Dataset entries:
Content starts

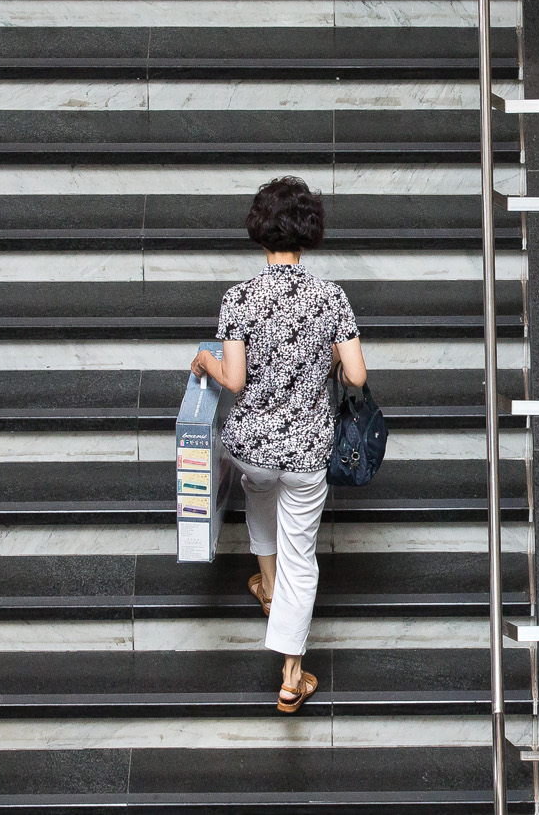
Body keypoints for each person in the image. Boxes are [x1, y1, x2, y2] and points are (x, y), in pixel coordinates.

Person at [192, 176, 367, 713]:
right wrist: (328, 360)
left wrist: (204, 361)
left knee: (259, 499)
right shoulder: (330, 297)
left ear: (259, 230)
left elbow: (237, 380)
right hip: (308, 450)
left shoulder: (239, 298)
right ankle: (292, 673)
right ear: (309, 231)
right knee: (302, 555)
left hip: (253, 446)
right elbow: (357, 377)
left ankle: (267, 589)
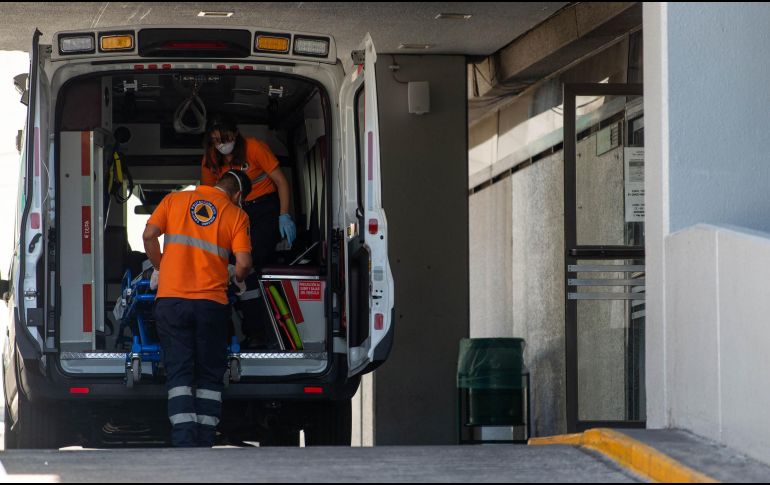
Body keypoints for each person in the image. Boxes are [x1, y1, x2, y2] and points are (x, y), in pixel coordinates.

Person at [143, 170, 253, 447]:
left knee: (179, 373)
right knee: (208, 373)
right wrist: (236, 278)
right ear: (238, 195)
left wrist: (161, 266)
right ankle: (204, 441)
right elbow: (243, 264)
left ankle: (183, 441)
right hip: (210, 305)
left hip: (171, 302)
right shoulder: (236, 215)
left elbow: (148, 235)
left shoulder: (174, 200)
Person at [200, 113, 296, 348]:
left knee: (249, 264)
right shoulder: (211, 159)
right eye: (216, 140)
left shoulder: (254, 148)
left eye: (226, 138)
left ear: (236, 133)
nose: (222, 144)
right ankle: (240, 332)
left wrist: (284, 215)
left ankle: (257, 334)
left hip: (264, 208)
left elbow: (281, 182)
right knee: (230, 268)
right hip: (233, 210)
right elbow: (207, 196)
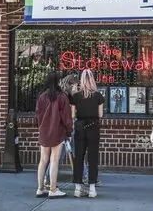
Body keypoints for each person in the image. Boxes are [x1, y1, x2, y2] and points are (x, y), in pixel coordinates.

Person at [43, 73, 88, 189]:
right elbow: (68, 115)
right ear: (69, 85)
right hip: (66, 129)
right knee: (66, 154)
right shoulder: (64, 97)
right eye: (76, 85)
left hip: (67, 128)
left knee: (72, 152)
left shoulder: (67, 96)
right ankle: (84, 176)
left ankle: (84, 175)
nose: (78, 88)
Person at [35, 71, 73, 198]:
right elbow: (67, 118)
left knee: (43, 160)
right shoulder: (62, 97)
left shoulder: (41, 96)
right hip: (57, 132)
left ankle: (40, 188)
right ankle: (53, 189)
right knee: (54, 161)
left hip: (44, 132)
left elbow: (38, 115)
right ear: (57, 82)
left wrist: (41, 128)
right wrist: (69, 132)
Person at [71, 69, 104, 198]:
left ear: (81, 80)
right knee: (93, 158)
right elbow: (100, 115)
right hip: (93, 127)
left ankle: (77, 189)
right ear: (92, 80)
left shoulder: (76, 96)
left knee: (78, 157)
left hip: (80, 127)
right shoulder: (98, 96)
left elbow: (73, 115)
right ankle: (92, 189)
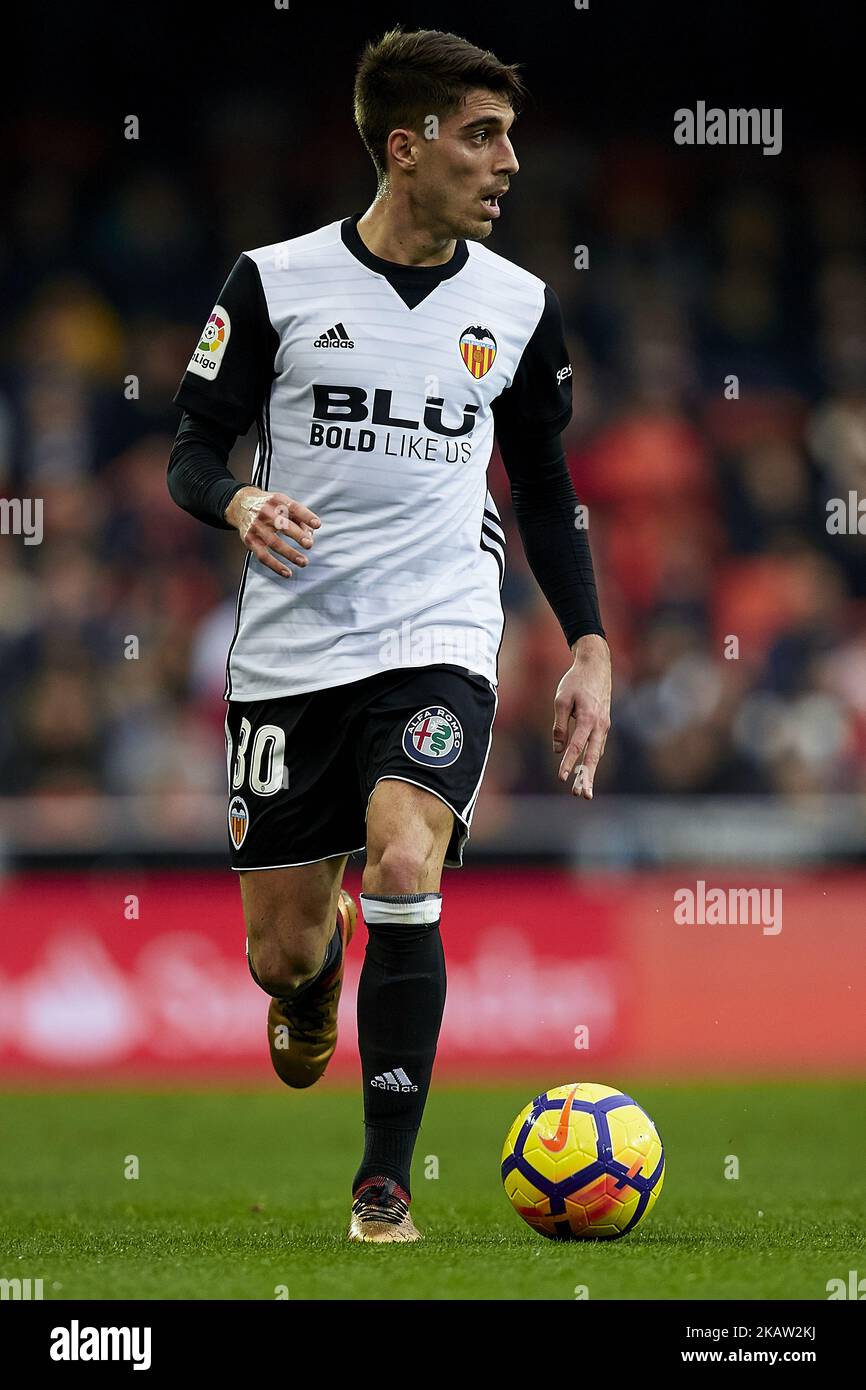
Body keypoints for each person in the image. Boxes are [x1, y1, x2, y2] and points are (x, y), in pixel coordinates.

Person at [167, 26, 610, 1243]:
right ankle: (314, 976)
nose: (507, 161)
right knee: (281, 951)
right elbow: (191, 450)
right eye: (481, 136)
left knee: (404, 858)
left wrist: (587, 643)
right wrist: (239, 498)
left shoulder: (518, 306)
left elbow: (544, 482)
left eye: (508, 135)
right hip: (291, 652)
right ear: (404, 150)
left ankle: (382, 1185)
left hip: (439, 631)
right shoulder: (274, 282)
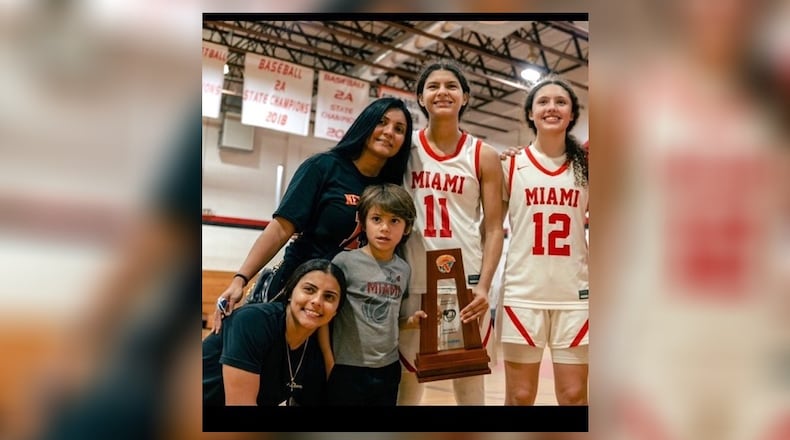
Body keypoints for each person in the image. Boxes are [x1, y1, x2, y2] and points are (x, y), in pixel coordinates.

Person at [212, 96, 413, 333]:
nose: (389, 132)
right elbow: (280, 229)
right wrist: (240, 279)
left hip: (348, 302)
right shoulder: (323, 167)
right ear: (366, 123)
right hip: (299, 289)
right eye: (382, 122)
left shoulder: (392, 188)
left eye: (399, 129)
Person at [398, 60, 505, 405]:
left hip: (465, 284)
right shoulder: (404, 149)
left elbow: (493, 228)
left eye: (451, 86)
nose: (442, 91)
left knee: (469, 381)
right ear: (421, 98)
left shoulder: (483, 155)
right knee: (407, 382)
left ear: (465, 98)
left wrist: (485, 285)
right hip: (412, 279)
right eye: (433, 86)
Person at [499, 75, 589, 405]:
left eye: (561, 102)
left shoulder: (589, 169)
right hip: (524, 294)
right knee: (520, 396)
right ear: (531, 113)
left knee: (575, 395)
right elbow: (492, 230)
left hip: (575, 295)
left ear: (572, 114)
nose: (552, 107)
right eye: (543, 102)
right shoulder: (509, 164)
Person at [321, 183, 426, 405]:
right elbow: (324, 318)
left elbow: (391, 318)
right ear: (363, 222)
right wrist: (329, 360)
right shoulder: (343, 262)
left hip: (387, 368)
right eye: (377, 219)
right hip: (346, 367)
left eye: (394, 221)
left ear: (407, 228)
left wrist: (411, 321)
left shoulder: (404, 269)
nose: (385, 228)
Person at [203, 258, 347, 406]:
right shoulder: (253, 321)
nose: (317, 301)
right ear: (290, 293)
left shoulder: (317, 347)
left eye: (329, 297)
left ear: (336, 311)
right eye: (309, 289)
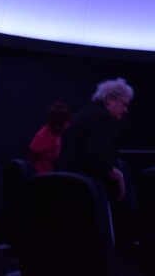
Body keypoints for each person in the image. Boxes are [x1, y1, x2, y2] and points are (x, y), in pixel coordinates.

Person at [62, 77, 134, 254]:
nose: (126, 110)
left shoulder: (85, 114)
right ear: (110, 100)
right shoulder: (103, 119)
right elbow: (96, 157)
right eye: (124, 104)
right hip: (88, 194)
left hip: (70, 191)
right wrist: (117, 175)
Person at [28, 101, 72, 174]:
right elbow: (31, 159)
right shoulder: (41, 137)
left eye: (61, 124)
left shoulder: (68, 132)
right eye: (54, 124)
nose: (57, 128)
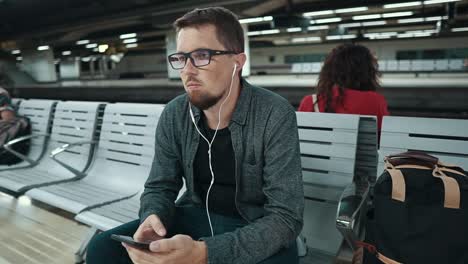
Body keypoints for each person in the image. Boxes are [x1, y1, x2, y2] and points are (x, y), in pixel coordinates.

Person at [86, 7, 303, 264]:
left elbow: (285, 217)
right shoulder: (176, 113)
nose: (187, 71)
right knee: (102, 249)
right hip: (193, 216)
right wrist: (153, 218)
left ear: (238, 62)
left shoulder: (273, 114)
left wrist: (205, 253)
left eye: (202, 56)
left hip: (255, 227)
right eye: (181, 58)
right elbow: (160, 186)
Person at [298, 43, 389, 133]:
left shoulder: (310, 102)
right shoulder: (375, 101)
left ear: (329, 70)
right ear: (367, 72)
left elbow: (298, 138)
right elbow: (383, 138)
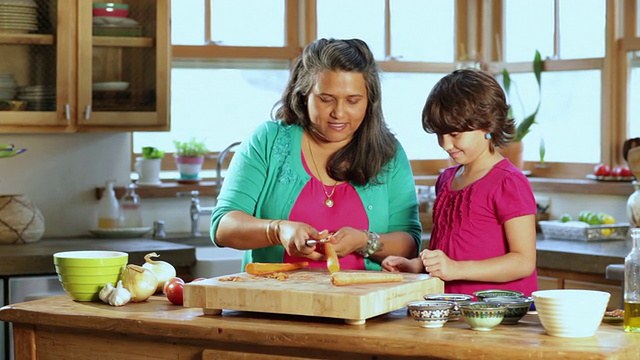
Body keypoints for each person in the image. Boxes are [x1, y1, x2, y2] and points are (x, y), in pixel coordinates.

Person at [210, 38, 421, 271]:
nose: (338, 113)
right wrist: (277, 230)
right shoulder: (267, 141)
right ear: (304, 94)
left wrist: (364, 241)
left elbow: (409, 245)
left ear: (369, 102)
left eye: (353, 101)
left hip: (366, 305)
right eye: (326, 99)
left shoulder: (388, 153)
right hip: (273, 304)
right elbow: (223, 227)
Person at [381, 68, 538, 296]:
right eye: (439, 134)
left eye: (455, 134)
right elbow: (446, 250)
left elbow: (523, 262)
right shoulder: (446, 180)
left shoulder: (509, 182)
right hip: (451, 309)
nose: (445, 144)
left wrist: (454, 269)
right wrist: (418, 265)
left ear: (487, 125)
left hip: (497, 315)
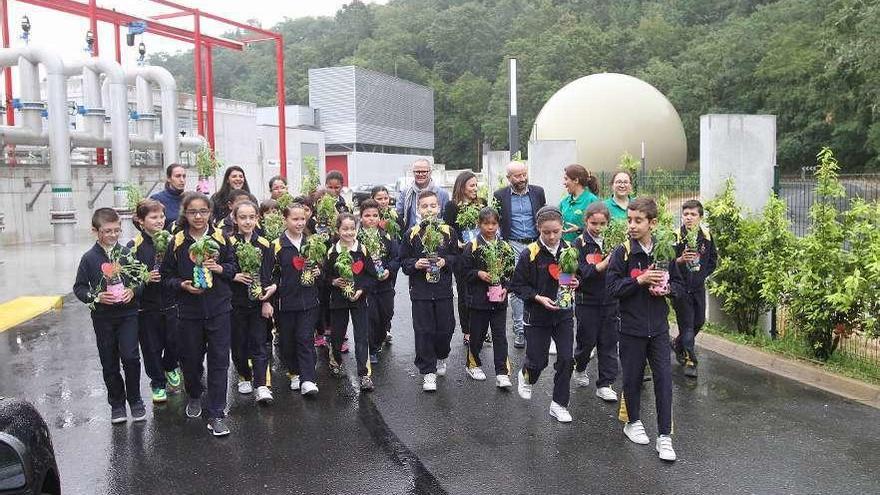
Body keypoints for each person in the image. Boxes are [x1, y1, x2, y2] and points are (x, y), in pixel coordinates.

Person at [606, 197, 684, 462]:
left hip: (660, 329)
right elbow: (612, 288)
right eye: (629, 220)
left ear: (653, 223)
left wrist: (668, 289)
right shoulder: (623, 252)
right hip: (630, 328)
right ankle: (633, 422)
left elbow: (681, 287)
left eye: (638, 220)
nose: (632, 225)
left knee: (664, 380)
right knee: (632, 378)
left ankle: (665, 436)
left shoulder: (665, 251)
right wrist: (638, 280)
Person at [161, 192, 236, 437]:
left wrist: (220, 268)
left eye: (203, 211)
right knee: (191, 361)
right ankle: (194, 393)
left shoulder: (222, 239)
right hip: (189, 312)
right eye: (193, 212)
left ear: (210, 213)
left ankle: (216, 413)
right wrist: (182, 285)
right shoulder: (177, 241)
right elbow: (166, 275)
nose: (198, 216)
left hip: (219, 310)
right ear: (185, 213)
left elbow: (234, 268)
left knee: (219, 361)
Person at [73, 208, 147, 424]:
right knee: (109, 361)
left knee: (131, 357)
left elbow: (141, 280)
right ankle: (116, 404)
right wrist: (96, 297)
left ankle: (135, 400)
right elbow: (79, 288)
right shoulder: (88, 258)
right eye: (107, 231)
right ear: (95, 231)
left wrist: (133, 291)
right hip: (103, 318)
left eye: (117, 230)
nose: (113, 235)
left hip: (128, 313)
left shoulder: (127, 254)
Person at [510, 206, 578, 423]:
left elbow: (578, 274)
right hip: (537, 316)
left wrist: (577, 282)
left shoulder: (569, 249)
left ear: (562, 229)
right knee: (538, 361)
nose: (551, 236)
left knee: (567, 359)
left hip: (564, 315)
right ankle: (526, 375)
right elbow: (517, 285)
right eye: (546, 232)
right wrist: (538, 298)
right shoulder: (529, 253)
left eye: (556, 231)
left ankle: (559, 404)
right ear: (538, 228)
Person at [400, 190, 458, 392]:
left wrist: (445, 261)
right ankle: (428, 372)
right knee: (424, 331)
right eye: (424, 206)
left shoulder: (449, 231)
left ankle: (442, 355)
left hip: (443, 290)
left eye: (433, 206)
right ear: (418, 209)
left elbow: (456, 257)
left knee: (446, 328)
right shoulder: (411, 233)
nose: (429, 210)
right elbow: (404, 262)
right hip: (421, 292)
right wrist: (416, 264)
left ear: (439, 207)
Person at [129, 200, 182, 405]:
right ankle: (157, 383)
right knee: (151, 347)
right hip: (147, 307)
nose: (159, 221)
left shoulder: (173, 241)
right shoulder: (134, 246)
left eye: (161, 216)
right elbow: (129, 278)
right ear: (141, 221)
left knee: (174, 341)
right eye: (153, 217)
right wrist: (145, 278)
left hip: (171, 302)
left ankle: (170, 366)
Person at [493, 161, 546, 349]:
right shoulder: (500, 195)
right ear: (509, 178)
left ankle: (537, 326)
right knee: (516, 287)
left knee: (539, 283)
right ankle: (520, 330)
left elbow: (544, 217)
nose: (522, 179)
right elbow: (497, 221)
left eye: (524, 174)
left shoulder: (538, 192)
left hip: (536, 243)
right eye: (517, 176)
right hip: (513, 244)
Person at [460, 207, 515, 388]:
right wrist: (479, 273)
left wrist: (506, 288)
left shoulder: (504, 246)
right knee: (477, 334)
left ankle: (502, 372)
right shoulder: (472, 246)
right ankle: (473, 364)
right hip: (479, 301)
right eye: (486, 224)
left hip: (499, 300)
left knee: (500, 335)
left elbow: (510, 273)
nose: (490, 228)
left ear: (498, 225)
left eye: (493, 224)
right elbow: (464, 272)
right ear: (479, 224)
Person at [228, 200, 276, 404]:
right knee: (238, 344)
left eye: (251, 217)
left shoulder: (265, 244)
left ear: (258, 218)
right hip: (235, 304)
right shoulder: (228, 243)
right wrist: (234, 276)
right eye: (242, 217)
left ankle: (261, 385)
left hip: (258, 303)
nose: (247, 221)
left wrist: (267, 300)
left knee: (259, 343)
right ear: (235, 219)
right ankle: (243, 375)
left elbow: (268, 274)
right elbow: (223, 271)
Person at [324, 213, 378, 391]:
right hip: (338, 300)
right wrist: (334, 281)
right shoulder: (332, 252)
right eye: (344, 229)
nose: (349, 233)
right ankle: (336, 361)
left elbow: (371, 276)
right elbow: (325, 276)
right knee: (337, 334)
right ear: (337, 230)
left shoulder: (362, 250)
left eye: (352, 229)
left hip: (359, 300)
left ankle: (364, 374)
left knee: (362, 336)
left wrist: (361, 290)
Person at [271, 202, 321, 396]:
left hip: (309, 301)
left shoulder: (312, 243)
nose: (300, 223)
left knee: (305, 338)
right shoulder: (277, 245)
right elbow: (272, 273)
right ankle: (294, 373)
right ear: (286, 220)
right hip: (285, 303)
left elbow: (321, 267)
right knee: (288, 341)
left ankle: (308, 379)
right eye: (295, 219)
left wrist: (319, 271)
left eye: (302, 219)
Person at [572, 202, 619, 402]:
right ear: (586, 221)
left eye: (602, 223)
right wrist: (599, 267)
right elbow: (577, 270)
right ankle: (580, 367)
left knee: (608, 343)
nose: (598, 228)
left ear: (608, 223)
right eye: (594, 223)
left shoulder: (614, 241)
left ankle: (605, 384)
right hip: (587, 300)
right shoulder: (579, 243)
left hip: (610, 300)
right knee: (587, 341)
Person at [672, 199, 717, 378]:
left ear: (700, 217)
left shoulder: (706, 236)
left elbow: (712, 259)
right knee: (687, 325)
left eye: (693, 214)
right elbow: (666, 263)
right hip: (680, 289)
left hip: (697, 288)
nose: (689, 218)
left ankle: (678, 344)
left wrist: (701, 275)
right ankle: (691, 361)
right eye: (685, 214)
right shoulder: (675, 237)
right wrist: (680, 261)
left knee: (698, 322)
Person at [442, 171, 485, 344]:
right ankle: (467, 331)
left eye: (476, 185)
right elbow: (447, 229)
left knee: (481, 291)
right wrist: (457, 242)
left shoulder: (482, 204)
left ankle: (481, 328)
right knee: (464, 292)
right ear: (462, 187)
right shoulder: (452, 206)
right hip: (461, 256)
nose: (475, 188)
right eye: (472, 185)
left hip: (480, 253)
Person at [358, 199, 400, 363]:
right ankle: (372, 348)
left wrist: (389, 270)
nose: (371, 219)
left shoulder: (386, 236)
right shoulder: (356, 239)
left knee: (385, 315)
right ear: (361, 217)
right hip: (367, 287)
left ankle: (381, 337)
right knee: (371, 317)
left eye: (375, 215)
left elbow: (396, 258)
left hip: (385, 285)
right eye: (367, 215)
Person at [396, 158, 450, 231]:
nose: (420, 174)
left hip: (436, 235)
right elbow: (398, 216)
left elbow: (446, 220)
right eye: (417, 172)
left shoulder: (442, 194)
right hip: (412, 237)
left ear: (430, 172)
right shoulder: (406, 193)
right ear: (413, 173)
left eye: (424, 171)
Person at [559, 164, 600, 243]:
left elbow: (600, 229)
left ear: (576, 180)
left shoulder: (592, 201)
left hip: (586, 249)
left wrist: (579, 229)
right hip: (566, 250)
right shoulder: (564, 202)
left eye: (566, 179)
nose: (564, 183)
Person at [151, 163, 187, 230]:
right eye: (178, 176)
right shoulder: (157, 199)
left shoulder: (189, 199)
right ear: (169, 178)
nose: (182, 180)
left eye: (184, 176)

Content ends

Begin at the first line of the records. Print every line through the one containing "left elbow: (237, 380)" exactly, but skip the pictures.

Body keypoints for each person in the image. Boxes are [x1, y1, x2, y2] and points are (x, y), in pixel coordinates.

Person at [192, 176, 367, 713]:
right wrist: (328, 360)
left wrist: (204, 361)
left knee: (259, 499)
right shoulder: (330, 297)
left ear: (259, 230)
left elbow: (237, 380)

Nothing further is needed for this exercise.